/---

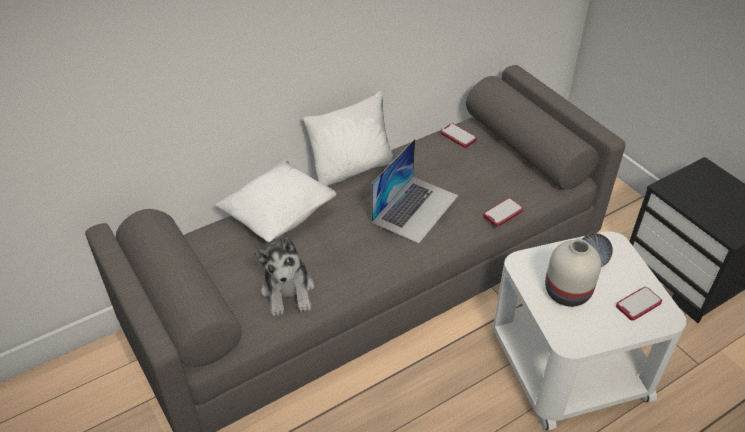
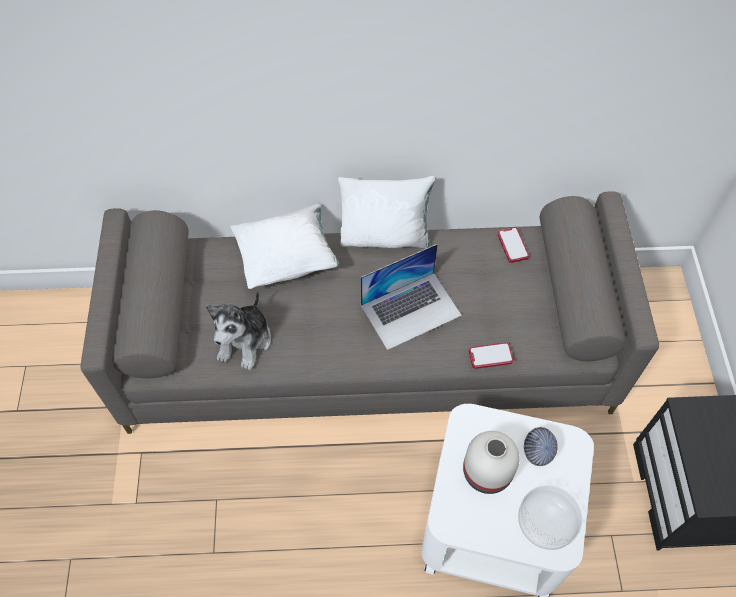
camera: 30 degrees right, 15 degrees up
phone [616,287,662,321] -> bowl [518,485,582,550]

\---
/---

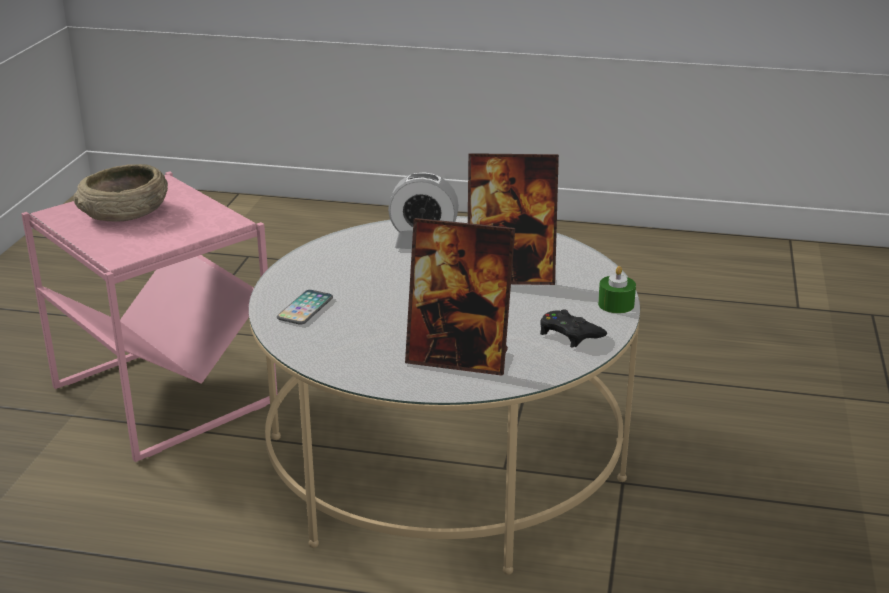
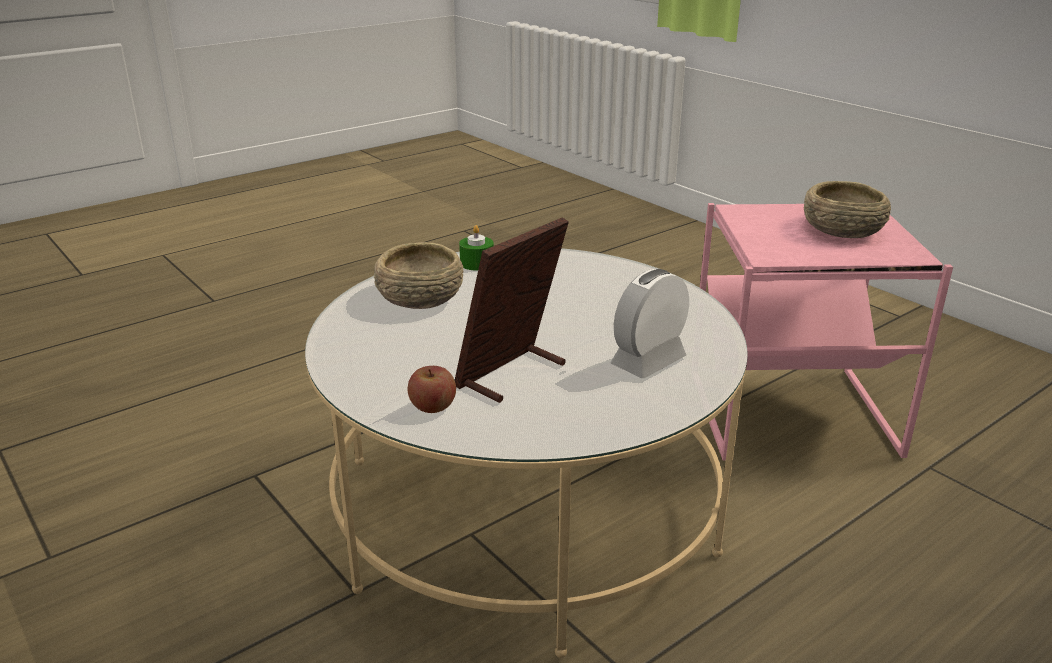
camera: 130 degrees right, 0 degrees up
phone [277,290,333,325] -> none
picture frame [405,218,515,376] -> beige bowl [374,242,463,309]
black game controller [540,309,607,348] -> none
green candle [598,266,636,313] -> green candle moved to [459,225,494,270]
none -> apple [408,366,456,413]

\---
/---

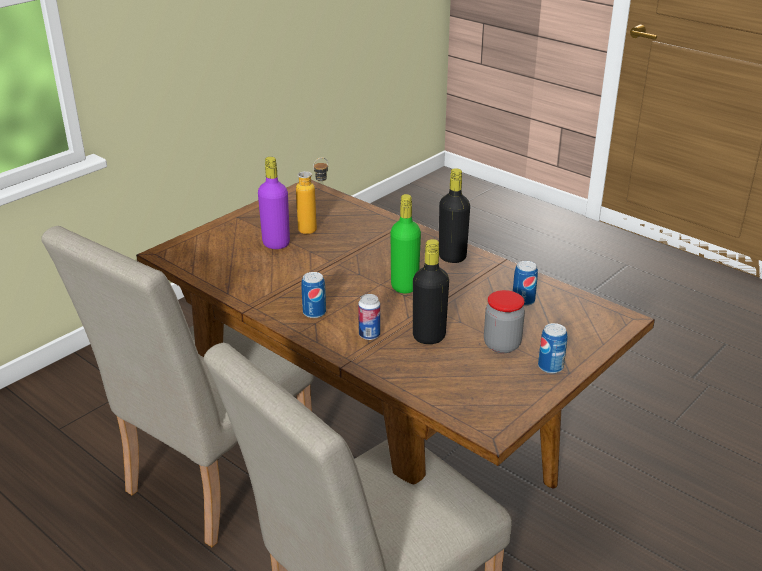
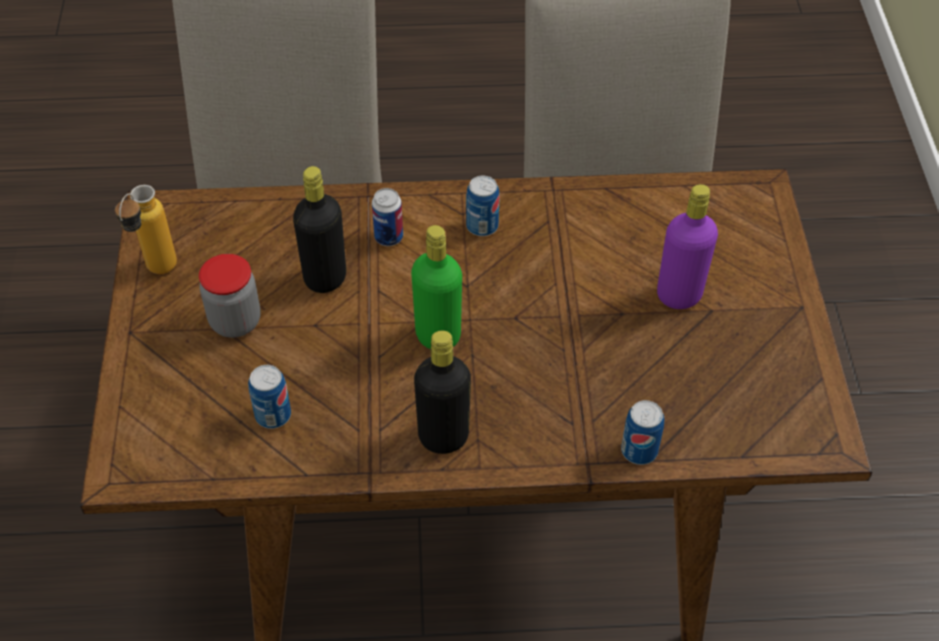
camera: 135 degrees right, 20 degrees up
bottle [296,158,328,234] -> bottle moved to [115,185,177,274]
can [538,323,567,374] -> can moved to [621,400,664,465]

\---

- **WHAT YOU HAVE TO DO**:
Filter the entries above and copy only the lines that hold "right".

- **REPLY TO THE EXERCISE**:
camera: 30 degrees right, 15 degrees up
camera: 130 degrees right, 0 degrees up
camera: 135 degrees right, 20 degrees up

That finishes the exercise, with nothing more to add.